Reproduce every line of text in the records below word for word, leaving out the pictures.

— START OF Given data —

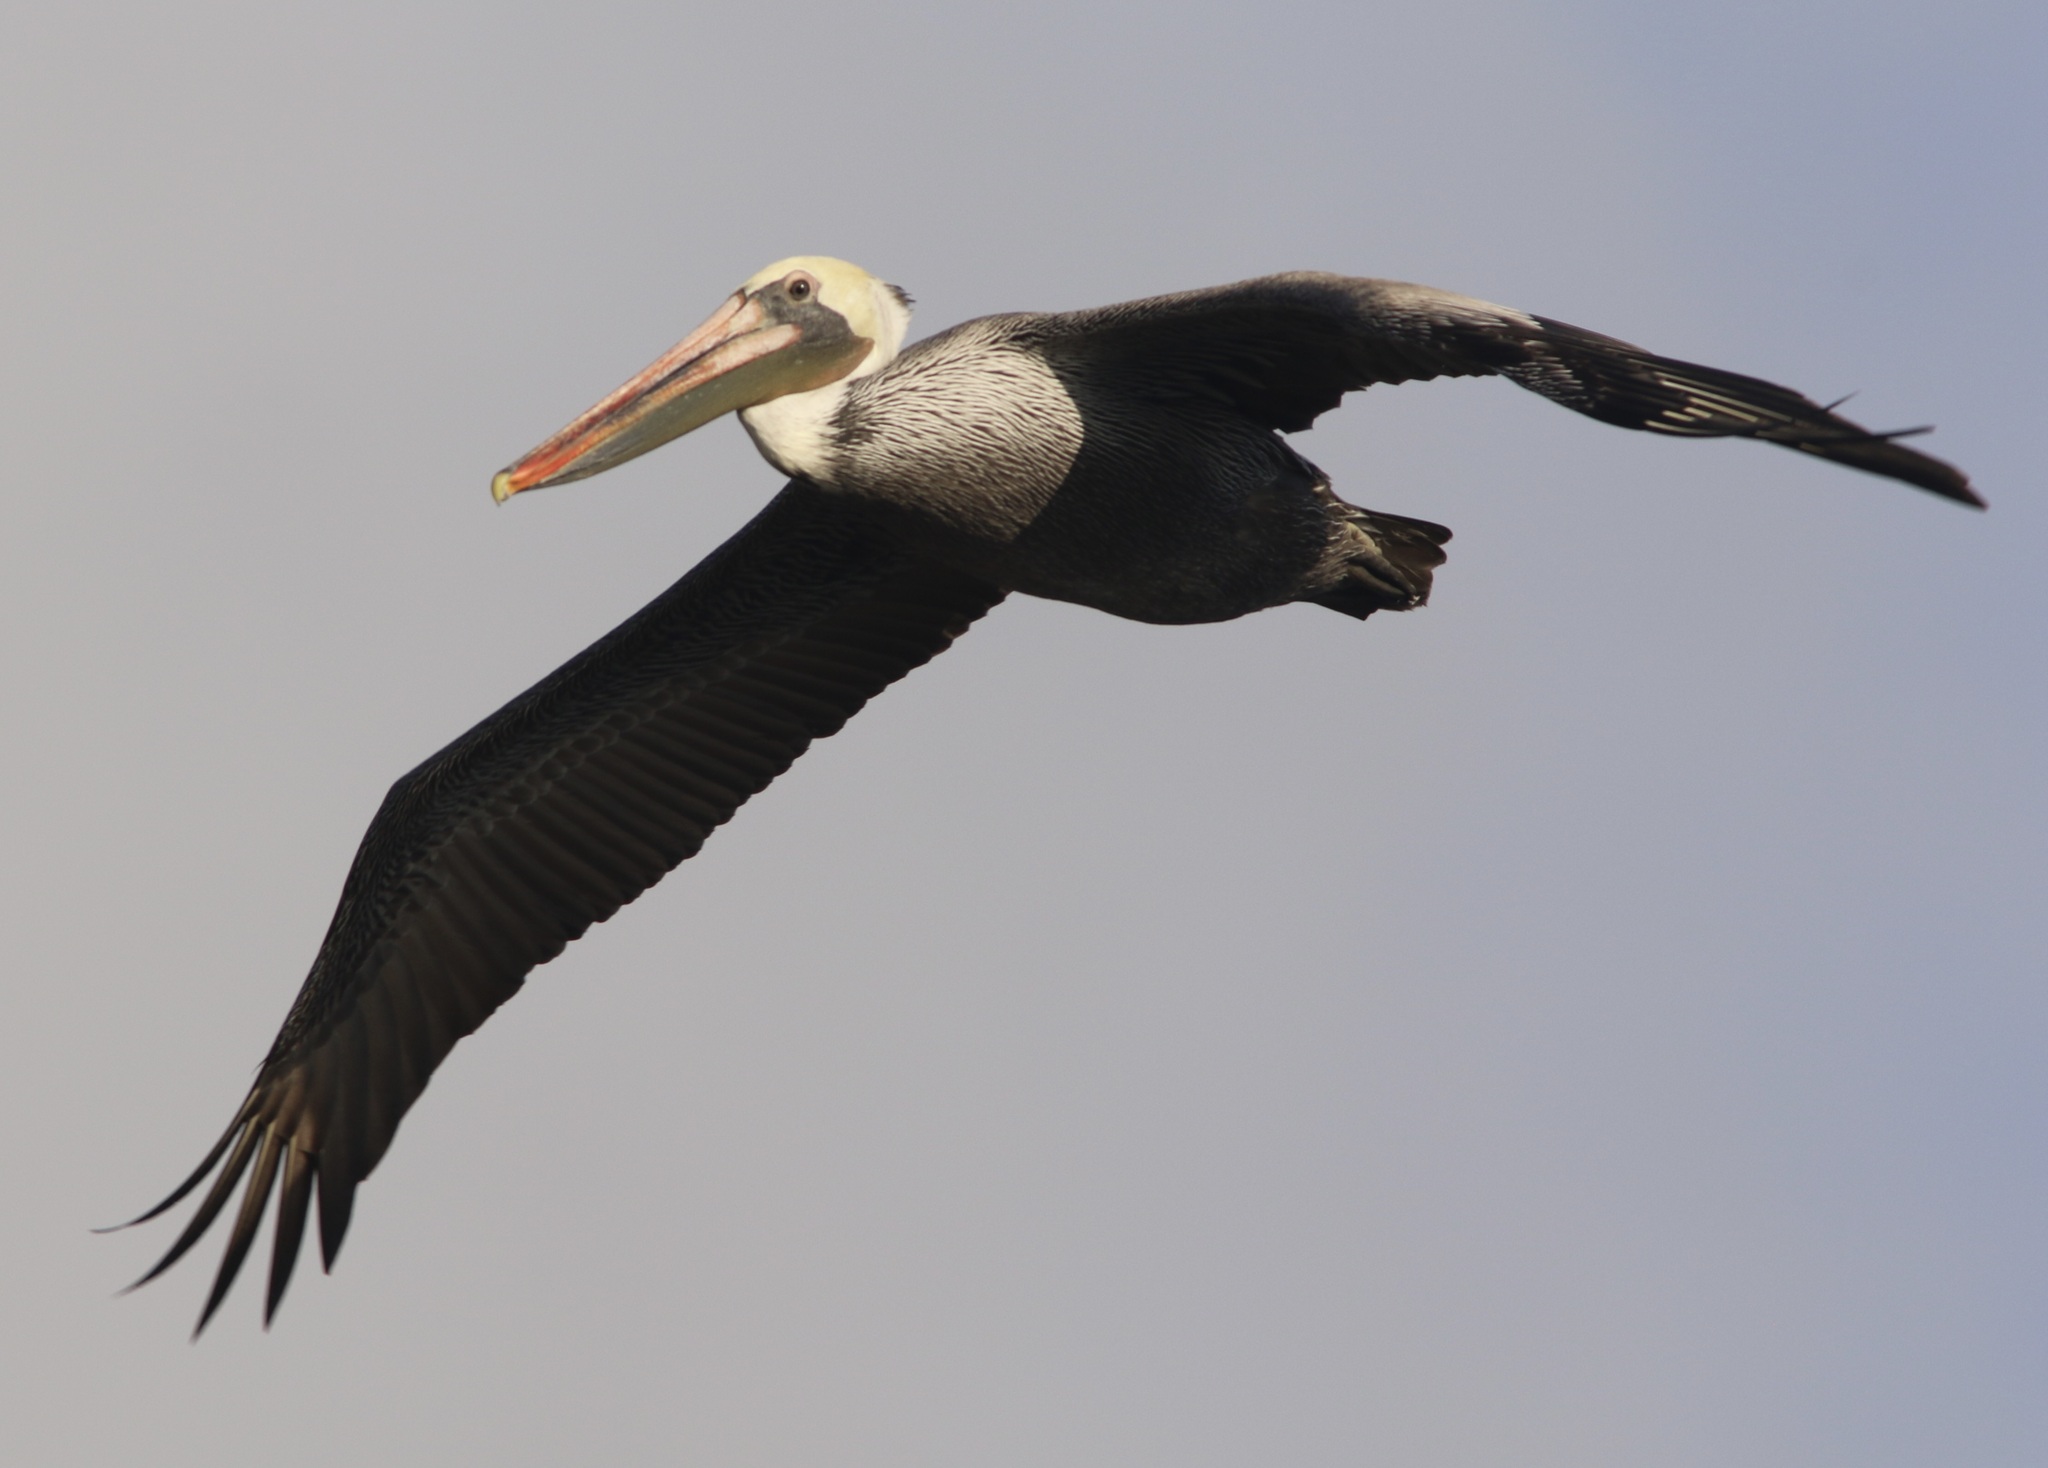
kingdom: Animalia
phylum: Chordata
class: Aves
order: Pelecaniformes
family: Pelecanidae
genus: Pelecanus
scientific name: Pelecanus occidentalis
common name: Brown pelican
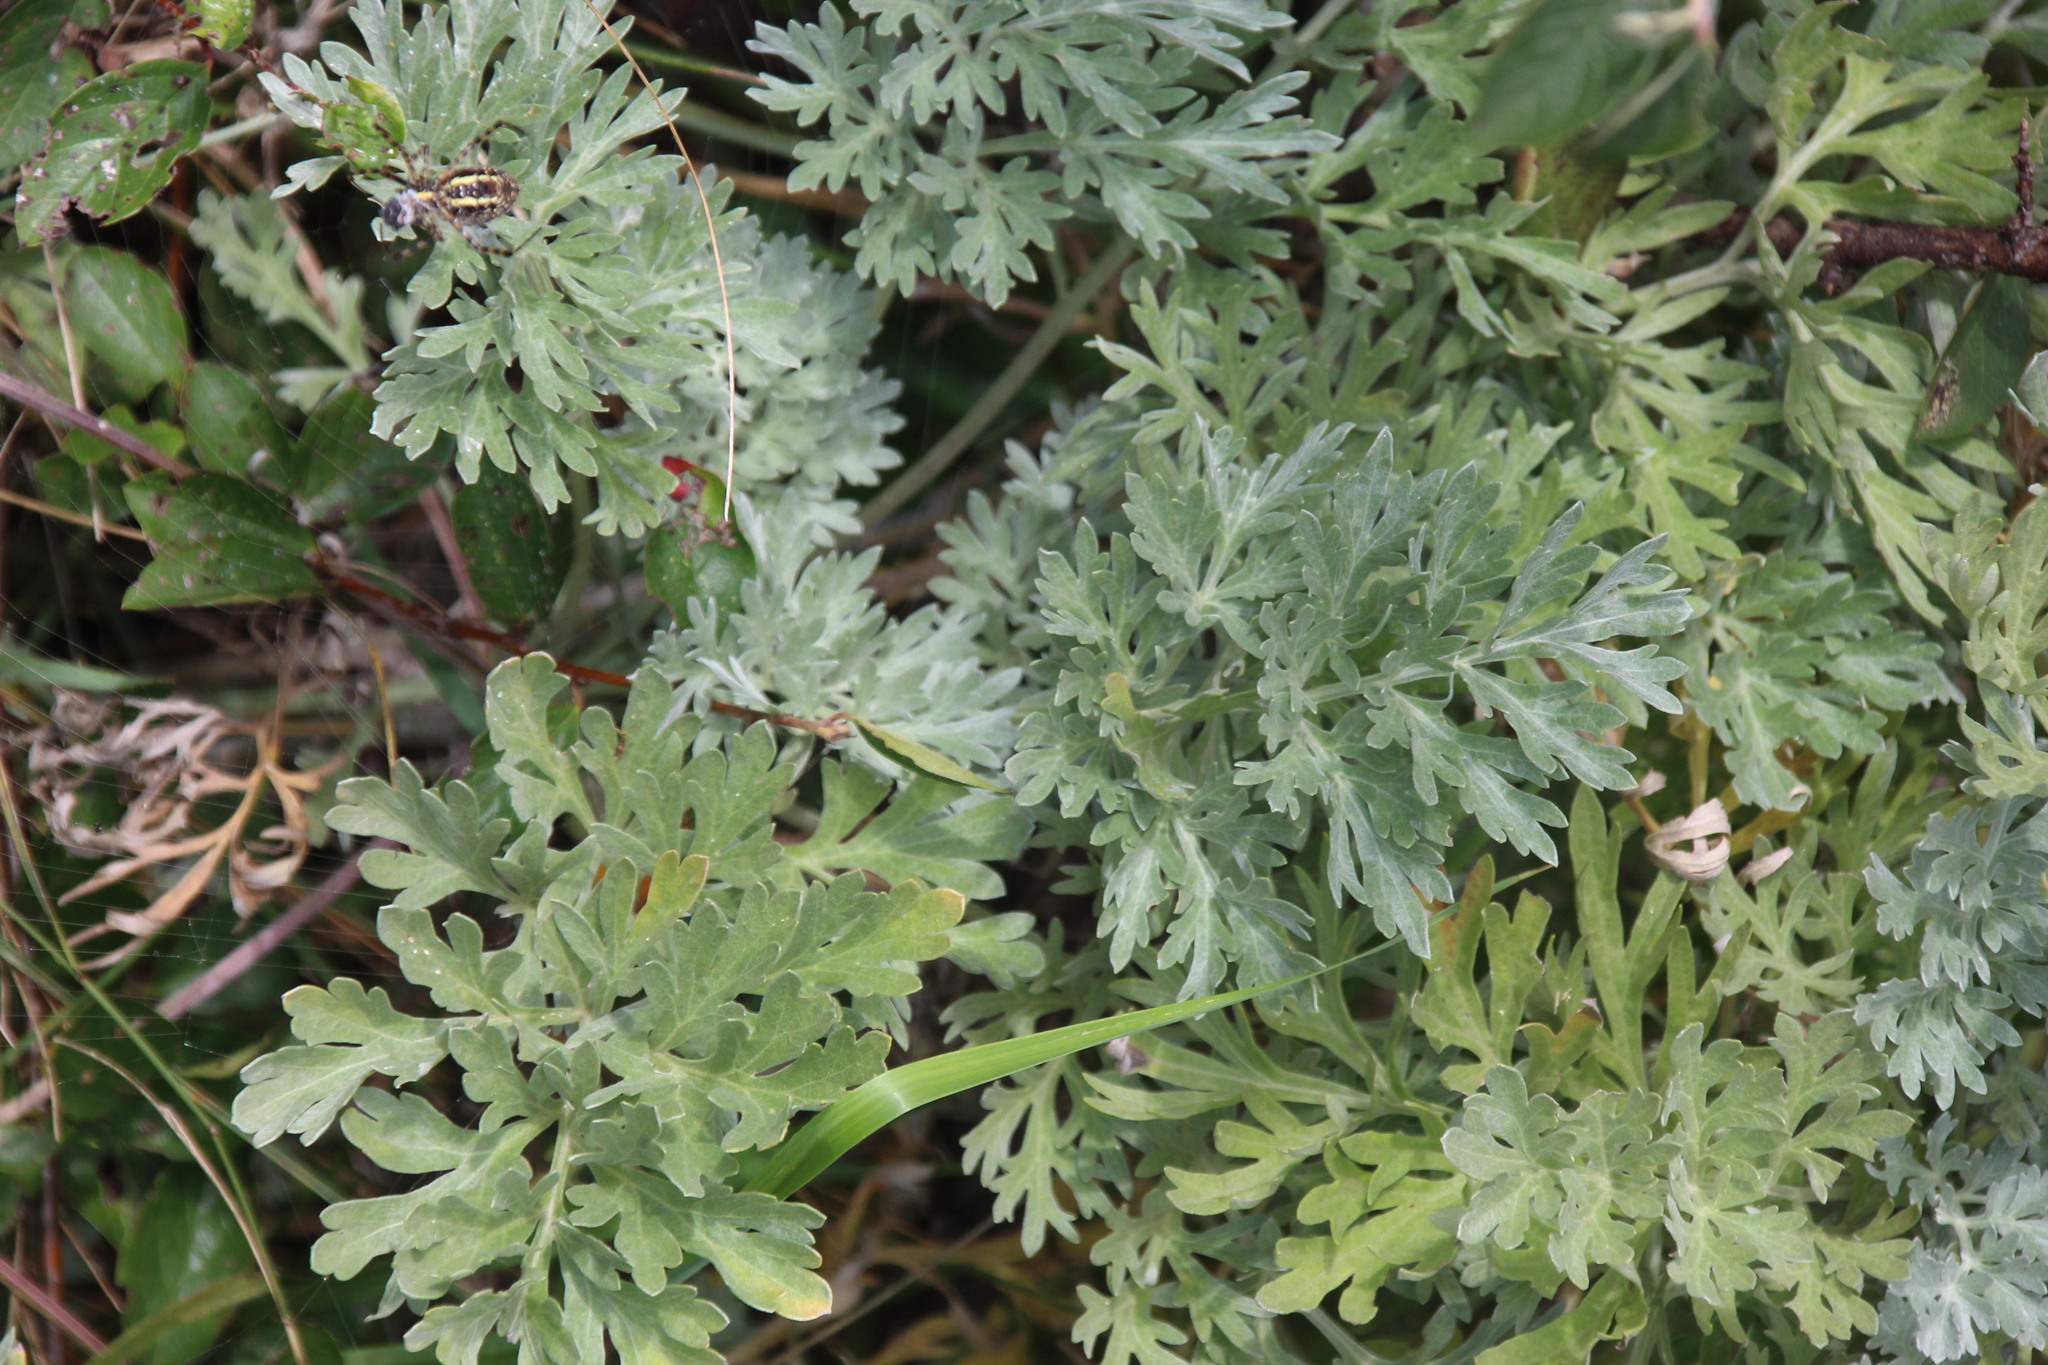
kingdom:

— END OF Given data —

• _Expected answer_
kingdom: Animalia
phylum: Chordata
class: Aves
order: Pelecaniformes
family: Pelecanidae
genus: Pelecanus
scientific name: Pelecanus occidentalis
common name: Brown pelican
kingdom:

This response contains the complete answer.